Menurut Syaikh ‘Atha bin Khalil, seorang mujtahid yang akan mengistinbath hukum syara’ haruslah menempuh 2 (dua) langkah sebagai berikut :
Pertama, mencari dalil yang menetapkan adanya thalab dalam suatu nash, baik thalab itu berupa thalabul fi’li (tuntutan untuk mengerjakan perbuatan), ataupun berupa thalabut tarki (tuntutan untuk meninggalkan perbuatan).
Kedua, mencari qarinah yang kalau digabungkan dengan dalil thalab yang telah diperoleh, akan dapat menjelaskan jenis tuntutan dan menentukan maknanya. (‘Atha bin Khalil, Taysir Wushul Ila Al Ushul, hlm. 19).

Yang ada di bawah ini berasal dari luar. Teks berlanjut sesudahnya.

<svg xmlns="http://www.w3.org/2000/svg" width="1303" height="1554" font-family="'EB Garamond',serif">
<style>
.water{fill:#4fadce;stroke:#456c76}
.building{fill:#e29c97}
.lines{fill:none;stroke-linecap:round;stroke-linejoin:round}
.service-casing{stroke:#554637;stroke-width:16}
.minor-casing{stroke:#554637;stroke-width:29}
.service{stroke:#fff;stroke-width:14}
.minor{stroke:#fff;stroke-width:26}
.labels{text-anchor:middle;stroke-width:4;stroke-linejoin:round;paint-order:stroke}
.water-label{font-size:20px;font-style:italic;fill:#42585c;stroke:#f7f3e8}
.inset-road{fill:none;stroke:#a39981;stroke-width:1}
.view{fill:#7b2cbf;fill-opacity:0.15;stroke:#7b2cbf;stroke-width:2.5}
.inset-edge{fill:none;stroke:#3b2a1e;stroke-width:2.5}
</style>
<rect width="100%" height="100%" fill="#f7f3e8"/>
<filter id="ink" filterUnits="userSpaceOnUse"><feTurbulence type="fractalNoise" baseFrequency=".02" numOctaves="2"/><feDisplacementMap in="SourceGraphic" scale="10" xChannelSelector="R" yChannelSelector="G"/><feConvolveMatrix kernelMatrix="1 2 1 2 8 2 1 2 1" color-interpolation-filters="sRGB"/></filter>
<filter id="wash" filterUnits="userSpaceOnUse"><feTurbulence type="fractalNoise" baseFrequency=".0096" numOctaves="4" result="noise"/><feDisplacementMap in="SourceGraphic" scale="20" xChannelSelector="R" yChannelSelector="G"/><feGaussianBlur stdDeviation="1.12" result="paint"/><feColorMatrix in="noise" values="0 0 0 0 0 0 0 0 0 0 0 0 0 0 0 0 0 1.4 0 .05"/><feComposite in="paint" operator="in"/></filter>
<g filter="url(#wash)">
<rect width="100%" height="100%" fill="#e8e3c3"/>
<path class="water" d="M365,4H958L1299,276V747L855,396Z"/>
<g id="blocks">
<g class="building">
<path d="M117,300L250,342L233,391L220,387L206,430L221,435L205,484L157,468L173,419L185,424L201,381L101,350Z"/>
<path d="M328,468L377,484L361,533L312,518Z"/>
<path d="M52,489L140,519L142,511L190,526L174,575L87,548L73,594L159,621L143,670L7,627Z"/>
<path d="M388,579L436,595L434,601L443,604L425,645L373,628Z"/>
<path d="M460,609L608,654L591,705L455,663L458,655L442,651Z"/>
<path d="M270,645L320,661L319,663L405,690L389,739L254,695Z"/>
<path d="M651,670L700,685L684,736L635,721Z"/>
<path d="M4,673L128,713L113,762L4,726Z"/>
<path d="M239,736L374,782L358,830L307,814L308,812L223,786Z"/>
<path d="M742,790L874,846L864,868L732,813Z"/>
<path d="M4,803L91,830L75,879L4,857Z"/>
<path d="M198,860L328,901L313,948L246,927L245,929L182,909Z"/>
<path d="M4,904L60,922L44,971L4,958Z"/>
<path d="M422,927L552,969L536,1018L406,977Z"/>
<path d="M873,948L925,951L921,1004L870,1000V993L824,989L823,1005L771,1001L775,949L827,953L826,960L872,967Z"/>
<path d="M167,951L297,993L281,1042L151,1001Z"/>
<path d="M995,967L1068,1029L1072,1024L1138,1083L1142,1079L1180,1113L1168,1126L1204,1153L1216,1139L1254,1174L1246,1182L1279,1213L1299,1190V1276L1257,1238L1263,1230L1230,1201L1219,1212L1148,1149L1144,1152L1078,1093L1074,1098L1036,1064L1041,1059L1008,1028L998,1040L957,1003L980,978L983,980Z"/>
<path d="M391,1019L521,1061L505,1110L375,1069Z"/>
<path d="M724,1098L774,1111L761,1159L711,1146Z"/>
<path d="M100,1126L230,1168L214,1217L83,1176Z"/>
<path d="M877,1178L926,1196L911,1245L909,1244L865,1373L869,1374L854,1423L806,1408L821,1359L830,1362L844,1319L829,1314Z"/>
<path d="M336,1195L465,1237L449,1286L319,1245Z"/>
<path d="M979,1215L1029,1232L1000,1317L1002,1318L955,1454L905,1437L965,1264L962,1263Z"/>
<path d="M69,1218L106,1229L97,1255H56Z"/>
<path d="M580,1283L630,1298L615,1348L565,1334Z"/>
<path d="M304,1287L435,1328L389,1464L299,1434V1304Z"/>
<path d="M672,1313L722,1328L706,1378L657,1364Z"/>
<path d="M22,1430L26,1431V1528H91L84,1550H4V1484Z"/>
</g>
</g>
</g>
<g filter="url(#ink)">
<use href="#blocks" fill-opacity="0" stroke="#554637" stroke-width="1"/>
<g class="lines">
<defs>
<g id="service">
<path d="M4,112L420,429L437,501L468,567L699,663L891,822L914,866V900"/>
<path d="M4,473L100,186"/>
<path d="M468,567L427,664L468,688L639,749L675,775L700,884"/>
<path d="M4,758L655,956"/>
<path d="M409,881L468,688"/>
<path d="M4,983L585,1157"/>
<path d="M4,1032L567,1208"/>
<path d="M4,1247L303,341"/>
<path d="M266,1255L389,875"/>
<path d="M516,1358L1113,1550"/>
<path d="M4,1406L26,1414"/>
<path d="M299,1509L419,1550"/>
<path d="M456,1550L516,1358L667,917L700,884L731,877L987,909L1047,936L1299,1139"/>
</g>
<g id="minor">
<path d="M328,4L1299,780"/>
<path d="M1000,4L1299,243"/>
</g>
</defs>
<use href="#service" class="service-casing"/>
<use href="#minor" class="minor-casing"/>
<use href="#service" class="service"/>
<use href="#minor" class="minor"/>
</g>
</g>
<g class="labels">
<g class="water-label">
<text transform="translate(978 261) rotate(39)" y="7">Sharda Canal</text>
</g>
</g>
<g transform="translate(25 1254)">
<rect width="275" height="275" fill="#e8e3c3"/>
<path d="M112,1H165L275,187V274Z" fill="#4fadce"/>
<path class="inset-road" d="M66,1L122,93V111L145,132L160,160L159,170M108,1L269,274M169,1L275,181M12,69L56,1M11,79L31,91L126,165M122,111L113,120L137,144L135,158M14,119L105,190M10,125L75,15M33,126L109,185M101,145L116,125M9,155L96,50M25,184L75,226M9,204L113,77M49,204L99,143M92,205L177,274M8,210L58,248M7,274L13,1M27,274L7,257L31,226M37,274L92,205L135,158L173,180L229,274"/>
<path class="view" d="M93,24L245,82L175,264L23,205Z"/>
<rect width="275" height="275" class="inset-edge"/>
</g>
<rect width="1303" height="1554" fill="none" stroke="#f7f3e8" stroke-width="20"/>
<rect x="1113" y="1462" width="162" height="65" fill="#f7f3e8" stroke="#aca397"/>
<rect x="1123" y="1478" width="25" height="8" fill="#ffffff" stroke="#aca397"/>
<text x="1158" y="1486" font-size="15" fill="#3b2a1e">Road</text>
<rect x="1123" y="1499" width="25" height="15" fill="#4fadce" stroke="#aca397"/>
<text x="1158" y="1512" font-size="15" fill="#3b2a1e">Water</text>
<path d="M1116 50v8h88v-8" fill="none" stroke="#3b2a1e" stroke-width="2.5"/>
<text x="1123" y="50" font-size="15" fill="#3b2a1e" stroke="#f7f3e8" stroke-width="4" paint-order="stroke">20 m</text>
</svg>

Langkah kedua untuk mencari qarinah itu hukumnya adalah wajib secara syar’i sehingga berdosalah seorang mujtahid kalau meninggalkan langkah tersebut. Sebab pada dasarnya mengistinbath hukum syara’ adalah wajib hukumnya demi untuk menyelesaikan berbagai masalah manusia (mu’alajat li masyakil al insan). Dan kewajiban ini tidaklah mungkin terlaksana tanpa ada langkah mencari dan memahami qarinah-qarinah. Maka langkah mencari dan memahami qarinah hukumnya adalah wajib, berdasarkan kaidah maa laa yatimmul waajibu illa bihi fahuwa wajib (jika suatu kewajiban tidak sempurna tanpa sesuatu, maka sesuatu itu wajib pula hukumnya). (Muhammad Qasim Al Asthal, Al Qarinah ‘Inda Al Ushuliyyin wa Atsaruha fi Fahm An Nushush, hlm. 40).